Goldman, Sachs & Co. and Goldman Sachs Execution & Clearing, L.P.

Decision

Headnote

National Policy 11-203 Process for Exemptive Relief Applications in Multiple Jurisdictions -- Exemption from the requirements to calculate excess working capital using the Form 31-103F1 Calculation of Excess Working Capital (Form 31-103F1), and the requirement to deliver a completed Form 31-103F1 showing the calculation of its excess working capital as at the end of the financial year and as at the end of the immediately preceding financial year, granted to two registrants, registered in the category of exempt market dealer and portfolio manager, so long as each Filer calculates its excess net capital using the U.S. Securities and Exchange Commission (SEC) Form X-17a-5 (the FOCUS Report) and delivers the FOCUS Report in lieu of delivering its respective Form 31-103F1 as required by NI 31-103.

Applicable Legislative Provisions

National Instrument 31-103 Registration Requirements, Exemptions and Ongoing Registrant Obligations, ss. 12.1, 12.12.

Multilateral Instrument 11-102 Passport System, s. 4.7(1).

July 27, 2011

IN THE MATTER OF

THE SECURITIES LEGISLATION OF

ONTARIO

(the Jurisdiction)

AND

IN THE MATTER OF

THE PROCESS FOR EXEMPTIVE RELIEF

APPLICATIONS IN MULTIPLE JURISDICTIONS

AND

IN THE MATTER OF

GOLDMAN, SACHS & CO. AND

GOLDMAN SACHS EXECUTION & CLEARING, L.P.

(the Filers; each, a Filer)

DECISION

Background

The principal regulator in the Jurisdiction has received an application from the Filers (the Application) for a decision under the securities legislation of the Jurisdiction of the principal regulator (the Legislation) exempting the Filers from:

(i) the requirements of section 12.1 -- Capital Requirements (Section 12.1) of National Instrument 31-103 Registration Requirements, Exemptions and Ongoing Registrant Obligations (NI 31-103) that each Filer maintain excess working capital calculated using Form 31-103F1 Calculation of Excess Working Capital (Form 31-103F1), and

(ii) the requirements of section 12.12 Delivering financial information -- dealer and section 12.13 Delivering financial information -- adviser of NI 31-103 as applicable, that each Filer deliver a completed Form 31-103F1showing the calculation of its excess working capital as at the end of the financial year and as at the end of the immediately preceding financial year,

so long as each Filer calculates excess net capital using the U.S. Securities and Exchange Commission (SEC) Form X-17a-5 (the FOCUS Report) and delivers the FOCUS Report in lieu of delivering Form 31-103F1 as required by NI 31-103 (the Exemption Sought).

What is asked:
Reproduce word for word the part of the exemptive relief decision starting with "National Policy 11-203" and going on through "by NI 31-103.".

Information provided:

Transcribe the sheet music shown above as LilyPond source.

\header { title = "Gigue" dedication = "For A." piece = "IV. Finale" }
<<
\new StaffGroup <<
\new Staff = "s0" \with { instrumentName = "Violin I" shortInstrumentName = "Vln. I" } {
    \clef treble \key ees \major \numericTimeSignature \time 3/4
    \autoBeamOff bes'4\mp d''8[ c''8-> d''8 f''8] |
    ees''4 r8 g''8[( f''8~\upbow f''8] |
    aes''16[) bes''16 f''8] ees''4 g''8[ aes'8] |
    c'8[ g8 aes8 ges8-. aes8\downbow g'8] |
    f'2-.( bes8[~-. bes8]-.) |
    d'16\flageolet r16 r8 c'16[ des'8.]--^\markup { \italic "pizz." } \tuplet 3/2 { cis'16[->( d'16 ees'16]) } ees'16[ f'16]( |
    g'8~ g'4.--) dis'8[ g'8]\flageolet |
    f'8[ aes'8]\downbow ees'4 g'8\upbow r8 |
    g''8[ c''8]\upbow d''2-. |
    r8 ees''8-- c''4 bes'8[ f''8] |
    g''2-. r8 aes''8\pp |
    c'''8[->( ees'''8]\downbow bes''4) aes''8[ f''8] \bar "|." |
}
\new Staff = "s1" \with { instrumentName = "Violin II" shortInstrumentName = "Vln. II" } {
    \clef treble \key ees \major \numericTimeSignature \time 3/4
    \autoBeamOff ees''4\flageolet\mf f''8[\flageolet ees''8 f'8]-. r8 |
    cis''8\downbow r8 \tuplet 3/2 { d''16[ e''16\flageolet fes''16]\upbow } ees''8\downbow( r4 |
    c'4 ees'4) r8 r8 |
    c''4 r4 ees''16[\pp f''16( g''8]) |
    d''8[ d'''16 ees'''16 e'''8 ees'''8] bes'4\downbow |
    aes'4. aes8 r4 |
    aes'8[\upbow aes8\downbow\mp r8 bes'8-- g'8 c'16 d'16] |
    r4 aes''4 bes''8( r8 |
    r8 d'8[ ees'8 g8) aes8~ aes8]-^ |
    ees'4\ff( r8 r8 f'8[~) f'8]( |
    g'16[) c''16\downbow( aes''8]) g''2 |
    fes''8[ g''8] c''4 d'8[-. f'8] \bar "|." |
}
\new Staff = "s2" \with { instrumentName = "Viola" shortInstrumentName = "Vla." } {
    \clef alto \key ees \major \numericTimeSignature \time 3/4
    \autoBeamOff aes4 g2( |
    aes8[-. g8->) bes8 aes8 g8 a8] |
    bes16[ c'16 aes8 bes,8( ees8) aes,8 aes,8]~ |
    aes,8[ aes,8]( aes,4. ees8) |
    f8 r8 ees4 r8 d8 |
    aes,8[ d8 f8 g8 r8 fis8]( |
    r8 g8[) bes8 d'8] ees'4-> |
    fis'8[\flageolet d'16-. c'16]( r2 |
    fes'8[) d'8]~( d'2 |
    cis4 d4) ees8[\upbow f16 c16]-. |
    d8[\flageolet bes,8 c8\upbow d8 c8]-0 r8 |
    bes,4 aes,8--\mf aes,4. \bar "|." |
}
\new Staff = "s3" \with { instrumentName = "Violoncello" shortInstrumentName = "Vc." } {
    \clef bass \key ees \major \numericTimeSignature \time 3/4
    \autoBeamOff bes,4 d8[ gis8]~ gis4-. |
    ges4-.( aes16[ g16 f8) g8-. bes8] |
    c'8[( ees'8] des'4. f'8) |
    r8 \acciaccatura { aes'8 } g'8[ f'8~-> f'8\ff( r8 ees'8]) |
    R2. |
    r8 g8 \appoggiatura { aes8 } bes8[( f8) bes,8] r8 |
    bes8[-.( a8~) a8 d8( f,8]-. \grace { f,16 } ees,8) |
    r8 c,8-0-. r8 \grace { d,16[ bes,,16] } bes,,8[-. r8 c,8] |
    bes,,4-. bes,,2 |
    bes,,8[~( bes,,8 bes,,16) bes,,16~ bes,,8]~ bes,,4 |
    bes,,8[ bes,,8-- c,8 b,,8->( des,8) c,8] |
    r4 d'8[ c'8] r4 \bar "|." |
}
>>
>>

Full solution:
National Policy 11-203 Process for Exemptive Relief Applications in Multiple Jurisdictions -- Exemption from the requirements to calculate excess working capital using the Form 31-103F1 Calculation of Excess Working Capital (Form 31-103F1), and the requirement to deliver a completed Form 31-103F1 showing the calculation of its excess working capital as at the end of the financial year and as at the end of the immediately preceding financial year, granted to two registrants, registered in the category of exempt market dealer and portfolio manager, so long as each Filer calculates its excess net capital using the U.S. Securities and Exchange Commission (SEC) Form X-17a-5 (the FOCUS Report) and delivers the FOCUS Report in lieu of delivering its respective Form 31-103F1 as required by NI 31-103.